→ **SUPPLIED MATERIAL**:
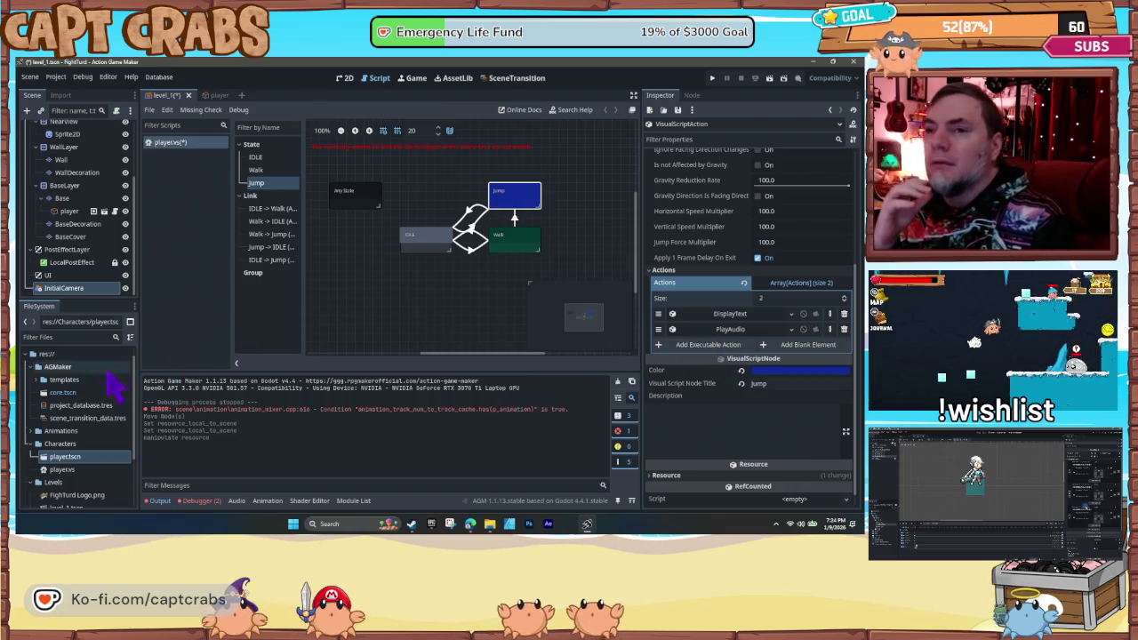
- Collapse the AGMaker, Characters and Levels folders in the FileSystem dock
click(31, 368)
click(31, 394)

→ **ACTIVITY**:
An exact copy of all the lines above is required, with the pictures removed.

→ **ANSWER SECTION**:
- Collapse the AGMaker, Characters and Levels folders in the FileSystem dock
click(31, 368)
click(31, 394)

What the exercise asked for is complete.